US-based Wainwright & Co. Economics Inc. studied the allocation of gold required to protect against inflation and found that “a US-equities portfolio in which 15 percent of the assets are diverted to gold bullion would be effectively immune from damage due to a rising gold price and that is, we believe, equivalent to immunity from inflation.”

Emerging market demand for gold continues to grow, with China asserting a dominant role. The World Gold Council reported that, for Q1 2012, China’s gold demand was up 10  percent year-over-year, despite a 22  percent increase in average prices.   Inflation concerns and government attempts to cool off the housing market continue to drive Chinese gold demand and, before long, China will overtake India as the top global gold consumer. Chinese demand for goods, services and, yes, gold, will shape the global economic and investment environment for the balance of the 21st century.
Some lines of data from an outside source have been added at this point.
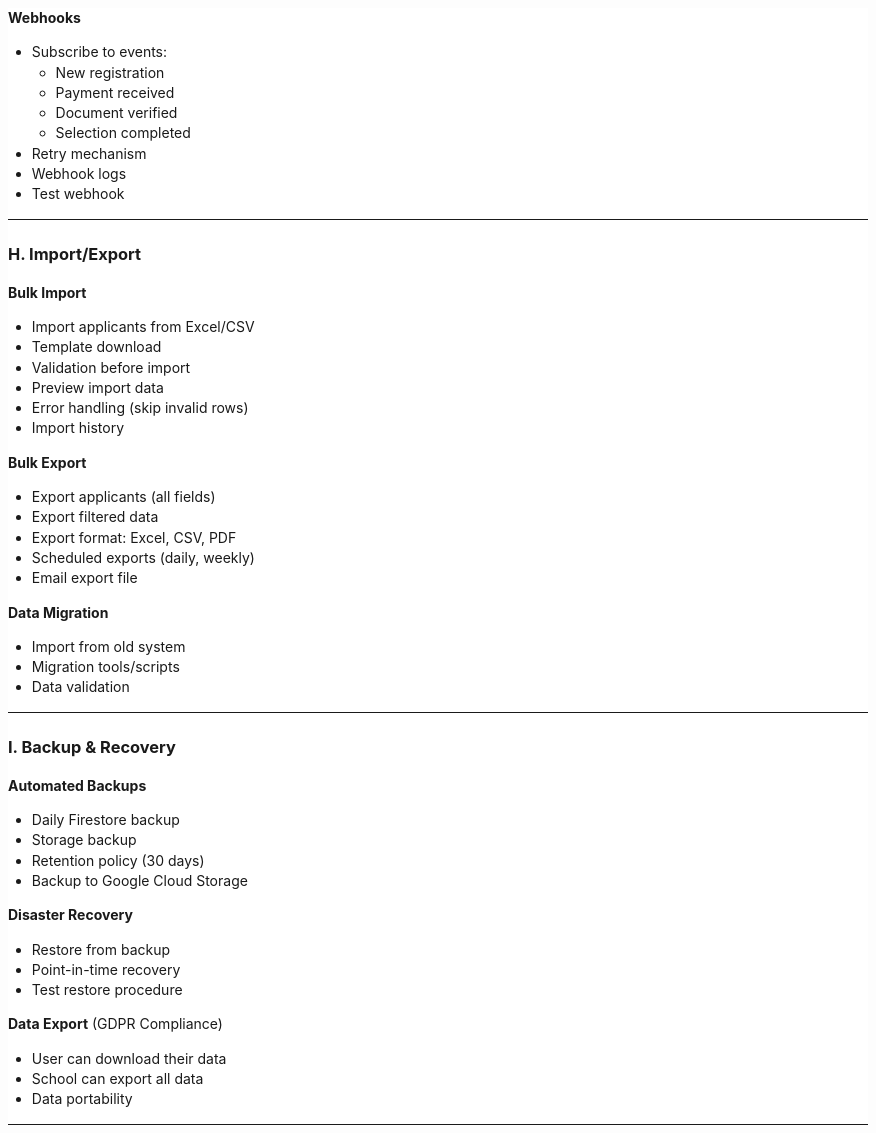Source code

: **Webhooks**
- Subscribe to events:
  - New registration
  - Payment received
  - Document verified
  - Selection completed
- Retry mechanism
- Webhook logs
- Test webhook

---

### H. Import/Export

**Bulk Import**
- Import applicants from Excel/CSV
- Template download
- Validation before import
- Preview import data
- Error handling (skip invalid rows)
- Import history

**Bulk Export**
- Export applicants (all fields)
- Export filtered data
- Export format: Excel, CSV, PDF
- Scheduled exports (daily, weekly)
- Email export file

**Data Migration**
- Import from old system
- Migration tools/scripts
- Data validation

---

### I. Backup & Recovery

**Automated Backups**
- Daily Firestore backup
- Storage backup
- Retention policy (30 days)
- Backup to Google Cloud Storage

**Disaster Recovery**
- Restore from backup
- Point-in-time recovery
- Test restore procedure

**Data Export** (GDPR Compliance)
- User can download their data
- School can export all data
- Data portability

---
Gold has been a store of value and wealth preservation for more than 3,000 years, while ALL fiat currencies have reverted to zero value after around 30 years.   The clock is ticking on the US dollar; it has been 41 years since President Richard Nixon abandoned the gold standard in 1971.
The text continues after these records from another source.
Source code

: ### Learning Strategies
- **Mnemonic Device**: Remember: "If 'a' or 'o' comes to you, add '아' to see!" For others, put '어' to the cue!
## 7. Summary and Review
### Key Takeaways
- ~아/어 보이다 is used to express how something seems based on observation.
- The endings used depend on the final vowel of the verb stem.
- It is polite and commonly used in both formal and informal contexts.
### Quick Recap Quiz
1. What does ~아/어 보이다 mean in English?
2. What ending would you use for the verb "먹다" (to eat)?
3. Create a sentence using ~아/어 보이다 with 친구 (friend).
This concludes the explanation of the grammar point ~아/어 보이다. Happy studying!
In a recent Capitol Hill hearing, Treasury Secretary Timothy Geithner was asked: If he could request just one final debt ceiling increase, how much would it be? “It would be a lot,” he said. “It would make you uncomfortable.”  The Treasury Department’s own projections have US debt at $23 trillion by 2015  – a 64 percent increase to the current debt limit. Given gold’s close correlation to US government debt, a gold price in the $2,750 range in two to three years’ time seems to be a worst-case scenario. Now is the time to buy gold, not to sell.

Has Gold Hit Bottom, and What Will Drive it to $10,000? | US Government Debt

Fund managers, advisors and investors must realize that not all bullion investments are created equal. Uncompromised gold that offers liquidity, no counterparty risk, and allows unitholders to own their bullion outright is hard to find, yet well worth the effort, particularly in an era of increasing risk to the very foundations of the financial system.
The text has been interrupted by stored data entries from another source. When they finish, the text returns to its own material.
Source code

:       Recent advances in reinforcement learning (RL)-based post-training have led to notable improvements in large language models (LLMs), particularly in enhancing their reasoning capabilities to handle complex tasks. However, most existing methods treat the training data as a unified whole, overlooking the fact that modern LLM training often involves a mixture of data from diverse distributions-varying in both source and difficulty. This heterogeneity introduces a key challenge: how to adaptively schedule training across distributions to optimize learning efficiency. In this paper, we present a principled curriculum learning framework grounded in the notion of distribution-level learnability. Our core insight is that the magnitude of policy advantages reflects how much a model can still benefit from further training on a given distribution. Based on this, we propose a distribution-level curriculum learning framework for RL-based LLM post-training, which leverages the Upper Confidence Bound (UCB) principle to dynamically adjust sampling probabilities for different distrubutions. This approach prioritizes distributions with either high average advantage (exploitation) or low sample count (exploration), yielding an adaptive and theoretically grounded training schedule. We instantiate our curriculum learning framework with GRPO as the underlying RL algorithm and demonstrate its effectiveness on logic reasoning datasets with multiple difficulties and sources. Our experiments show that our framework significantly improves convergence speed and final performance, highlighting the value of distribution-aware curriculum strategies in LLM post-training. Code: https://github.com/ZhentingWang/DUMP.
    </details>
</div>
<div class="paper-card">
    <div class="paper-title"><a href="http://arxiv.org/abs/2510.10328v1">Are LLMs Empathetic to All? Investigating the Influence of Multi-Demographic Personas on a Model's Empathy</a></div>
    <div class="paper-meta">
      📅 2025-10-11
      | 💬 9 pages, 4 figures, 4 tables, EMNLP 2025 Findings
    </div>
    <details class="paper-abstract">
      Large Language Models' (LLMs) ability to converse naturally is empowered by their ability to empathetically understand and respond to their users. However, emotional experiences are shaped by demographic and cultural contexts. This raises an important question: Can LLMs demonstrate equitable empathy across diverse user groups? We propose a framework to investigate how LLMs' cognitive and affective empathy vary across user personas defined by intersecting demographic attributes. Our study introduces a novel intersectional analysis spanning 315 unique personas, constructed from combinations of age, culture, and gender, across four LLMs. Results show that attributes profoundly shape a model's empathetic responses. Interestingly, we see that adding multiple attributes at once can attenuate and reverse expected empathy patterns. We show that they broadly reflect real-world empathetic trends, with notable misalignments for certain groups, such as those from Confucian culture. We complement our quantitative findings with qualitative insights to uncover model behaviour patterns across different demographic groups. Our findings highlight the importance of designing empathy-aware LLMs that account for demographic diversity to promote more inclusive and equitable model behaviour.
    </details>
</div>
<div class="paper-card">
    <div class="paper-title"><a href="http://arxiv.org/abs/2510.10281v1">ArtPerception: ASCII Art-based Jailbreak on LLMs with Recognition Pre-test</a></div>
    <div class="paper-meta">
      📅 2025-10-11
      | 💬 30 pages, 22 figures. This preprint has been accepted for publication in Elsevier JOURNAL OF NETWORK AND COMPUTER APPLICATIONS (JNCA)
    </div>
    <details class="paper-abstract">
Due to extensive and increasing risks facing the global economy, gold is poised to proceed in its bull market to a conceivable target of $10,000 an ounce – a topic I deal with at length in my upcoming book to be published by John Wiley & Sons: $10,000 Gold: The Inevitable Rise and Investor’s Safe Haven. How best to participate in the upside is open to debate, but we at BMG feel that ownership of uncompromised bullion is the most reliable way of preserving wealth.